----- Listed entries

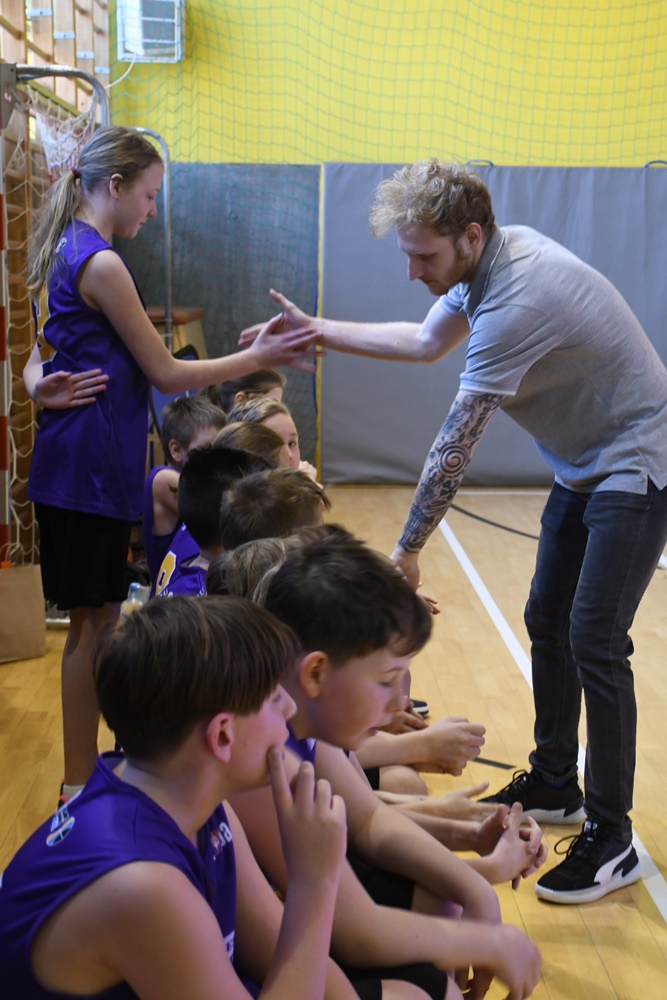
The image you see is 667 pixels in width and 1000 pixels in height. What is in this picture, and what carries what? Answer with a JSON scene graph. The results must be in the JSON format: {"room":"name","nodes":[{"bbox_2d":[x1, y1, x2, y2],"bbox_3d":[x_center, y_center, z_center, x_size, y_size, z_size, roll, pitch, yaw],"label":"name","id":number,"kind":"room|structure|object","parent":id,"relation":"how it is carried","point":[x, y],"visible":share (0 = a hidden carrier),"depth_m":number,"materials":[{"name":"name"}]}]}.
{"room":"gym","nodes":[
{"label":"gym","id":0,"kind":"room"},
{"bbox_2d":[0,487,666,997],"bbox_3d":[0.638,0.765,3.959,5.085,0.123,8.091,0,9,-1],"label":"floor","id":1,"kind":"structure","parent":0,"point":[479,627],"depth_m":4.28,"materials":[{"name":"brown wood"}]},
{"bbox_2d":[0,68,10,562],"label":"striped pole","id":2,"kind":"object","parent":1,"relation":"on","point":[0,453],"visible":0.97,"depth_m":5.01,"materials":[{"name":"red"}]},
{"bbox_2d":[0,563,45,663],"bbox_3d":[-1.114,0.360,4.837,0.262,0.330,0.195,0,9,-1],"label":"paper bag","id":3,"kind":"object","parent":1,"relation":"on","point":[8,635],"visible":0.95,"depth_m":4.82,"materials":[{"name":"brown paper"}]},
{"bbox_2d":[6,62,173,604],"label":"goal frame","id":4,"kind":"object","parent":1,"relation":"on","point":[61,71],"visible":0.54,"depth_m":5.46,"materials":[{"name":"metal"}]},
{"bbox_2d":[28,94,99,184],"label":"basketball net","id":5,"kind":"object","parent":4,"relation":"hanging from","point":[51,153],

----------
----- Listed entries

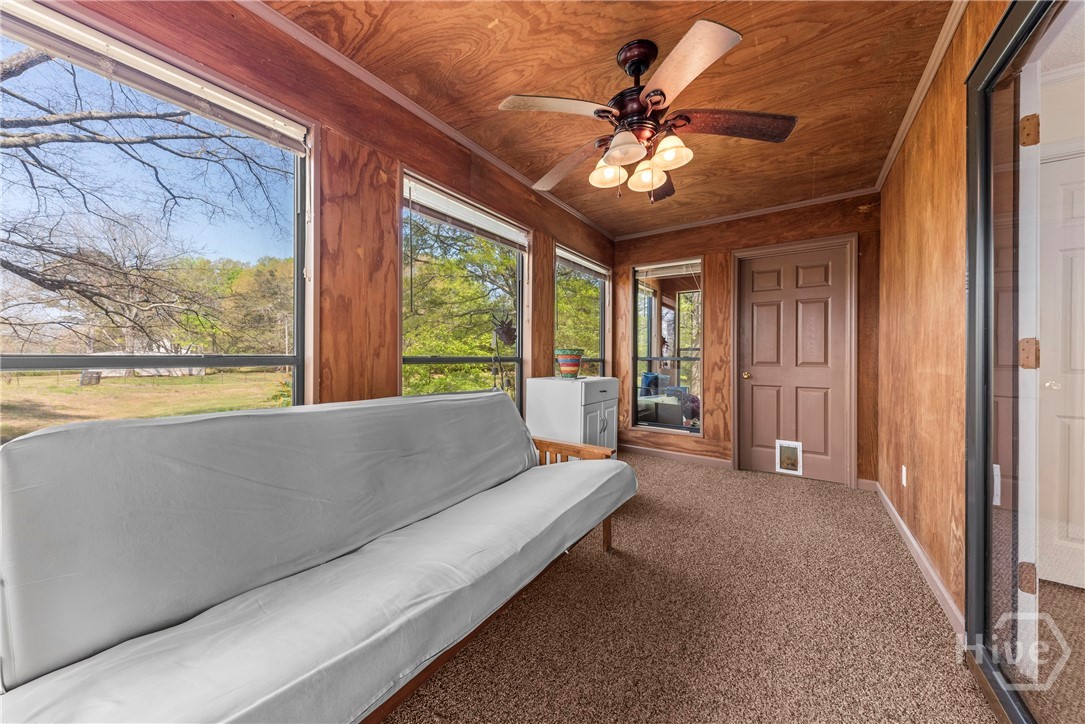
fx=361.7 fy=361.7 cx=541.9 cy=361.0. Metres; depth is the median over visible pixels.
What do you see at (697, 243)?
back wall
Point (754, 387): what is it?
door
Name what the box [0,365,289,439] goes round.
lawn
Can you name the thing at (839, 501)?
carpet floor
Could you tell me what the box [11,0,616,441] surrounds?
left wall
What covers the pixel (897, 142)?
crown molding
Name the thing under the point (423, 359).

----------
----- Listed entries

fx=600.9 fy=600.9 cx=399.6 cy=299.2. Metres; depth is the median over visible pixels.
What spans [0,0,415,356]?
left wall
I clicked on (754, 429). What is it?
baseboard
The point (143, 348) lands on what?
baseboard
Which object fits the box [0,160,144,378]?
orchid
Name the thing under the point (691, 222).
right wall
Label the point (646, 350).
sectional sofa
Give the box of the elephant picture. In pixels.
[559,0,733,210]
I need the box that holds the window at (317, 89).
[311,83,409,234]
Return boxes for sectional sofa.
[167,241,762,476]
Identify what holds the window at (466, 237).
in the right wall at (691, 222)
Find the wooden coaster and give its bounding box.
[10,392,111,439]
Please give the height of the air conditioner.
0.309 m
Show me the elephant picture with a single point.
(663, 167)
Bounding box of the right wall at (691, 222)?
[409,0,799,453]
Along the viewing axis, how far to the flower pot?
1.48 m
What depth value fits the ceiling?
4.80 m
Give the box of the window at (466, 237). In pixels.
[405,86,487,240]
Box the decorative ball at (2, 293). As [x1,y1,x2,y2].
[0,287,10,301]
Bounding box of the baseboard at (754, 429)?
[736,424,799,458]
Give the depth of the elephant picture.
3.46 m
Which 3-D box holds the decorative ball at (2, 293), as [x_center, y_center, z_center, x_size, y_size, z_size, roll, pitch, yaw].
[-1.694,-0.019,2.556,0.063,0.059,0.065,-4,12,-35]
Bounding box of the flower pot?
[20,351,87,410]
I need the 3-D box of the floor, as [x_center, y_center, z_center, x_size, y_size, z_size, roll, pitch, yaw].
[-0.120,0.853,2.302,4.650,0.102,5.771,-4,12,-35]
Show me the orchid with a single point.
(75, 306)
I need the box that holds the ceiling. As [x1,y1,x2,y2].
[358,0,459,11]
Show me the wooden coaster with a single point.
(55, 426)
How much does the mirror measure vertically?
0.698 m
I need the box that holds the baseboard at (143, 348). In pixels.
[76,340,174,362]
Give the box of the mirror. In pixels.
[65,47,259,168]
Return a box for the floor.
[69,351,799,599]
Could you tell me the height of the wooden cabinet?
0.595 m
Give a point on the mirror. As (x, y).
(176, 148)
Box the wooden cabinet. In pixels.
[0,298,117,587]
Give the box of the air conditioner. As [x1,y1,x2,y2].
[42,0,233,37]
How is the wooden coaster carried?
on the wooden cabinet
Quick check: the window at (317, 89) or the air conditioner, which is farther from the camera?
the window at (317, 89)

----------

* Work instructions
Among the lines above, list those that contain the word "Metres".

* Answer for the task
fx=361.7 fy=361.7 cx=541.9 cy=361.0. Metres; depth is the median over visible pixels.
fx=600.9 fy=600.9 cx=399.6 cy=299.2. Metres; depth is the median over visible pixels.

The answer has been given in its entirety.